◆ SOURCE MATERIAL ◆
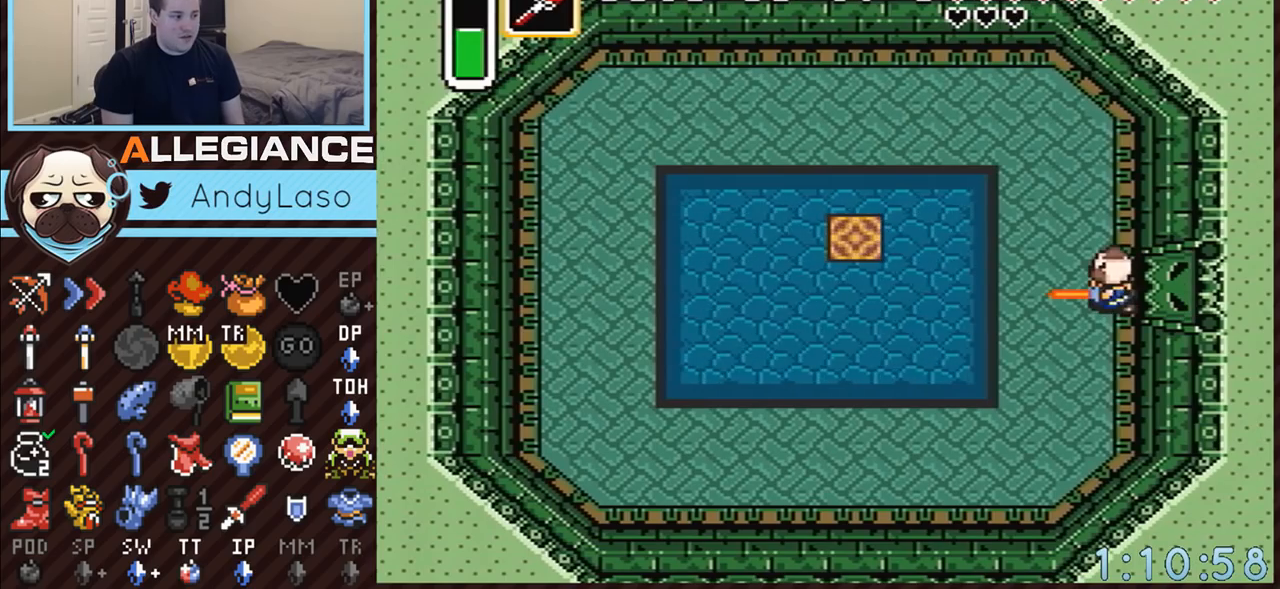
Gameplay with a controller (Nintendo layout); each line is a JSON object with the inputs held at the frame after it. "events" lists button and stick changes between this image and that frame as [ms after this image, input, new state], when the widget could be followed in between. Not read: L3 R3.
{"buttons": ["DPAD_LEFT"], "events": [[117, "DPAD_UP", "down"], [183, "DPAD_UP", "up"], [317, "DPAD_UP", "down"], [350, "DPAD_UP", "up"], [433, "DPAD_UP", "down"], [500, "DPAD_UP", "up"]]}
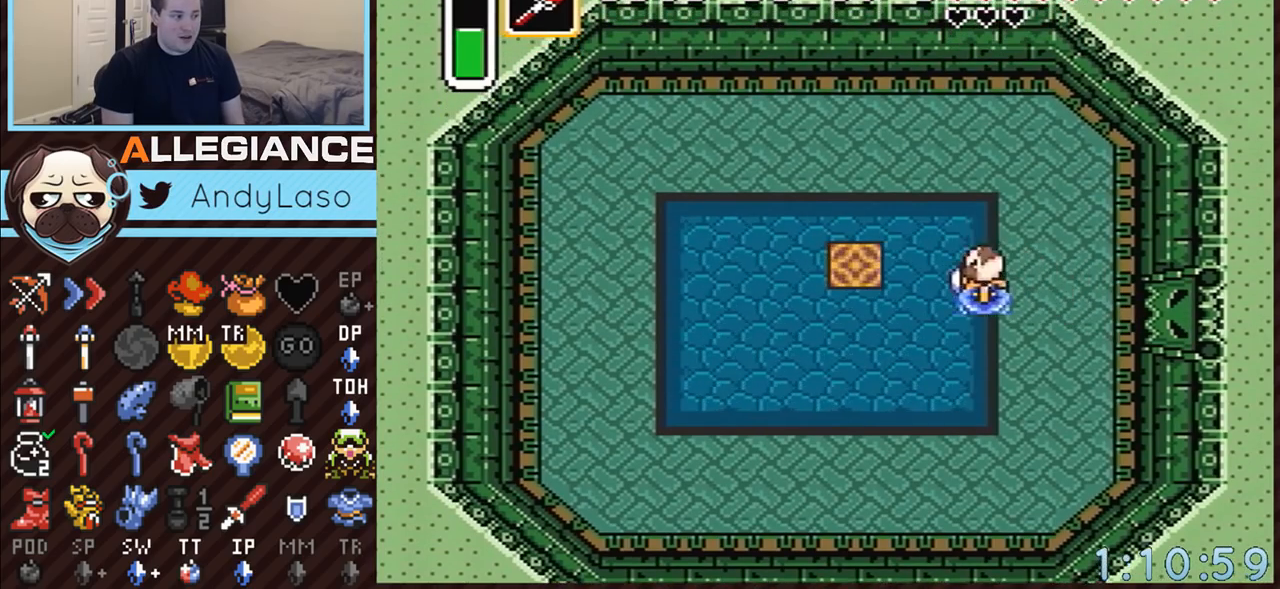
{"buttons": ["DPAD_LEFT"], "events": [[67, "DPAD_UP", "down"], [117, "DPAD_UP", "up"], [250, "DPAD_UP", "down"], [283, "DPAD_UP", "up"], [367, "DPAD_UP", "down"], [400, "DPAD_UP", "up"]]}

◆ REQUIRED WORK ◆
Restate the data above word for word. Do not include the images.

◆ FINAL ANSWER ◆
Gameplay with a controller (Nintendo layout); each line is a JSON object with the inputs held at the frame after it. "events" lists button and stick changes between this image and that frame as [ms after this image, input, new state], when the widget could be followed in between. Not read: L3 R3.
{"buttons": ["DPAD_LEFT"], "events": [[117, "DPAD_UP", "down"], [183, "DPAD_UP", "up"], [317, "DPAD_UP", "down"], [350, "DPAD_UP", "up"], [433, "DPAD_UP", "down"], [500, "DPAD_UP", "up"]]}
{"buttons": ["DPAD_LEFT"], "events": [[67, "DPAD_UP", "down"], [117, "DPAD_UP", "up"], [250, "DPAD_UP", "down"], [283, "DPAD_UP", "up"], [367, "DPAD_UP", "down"], [400, "DPAD_UP", "up"]]}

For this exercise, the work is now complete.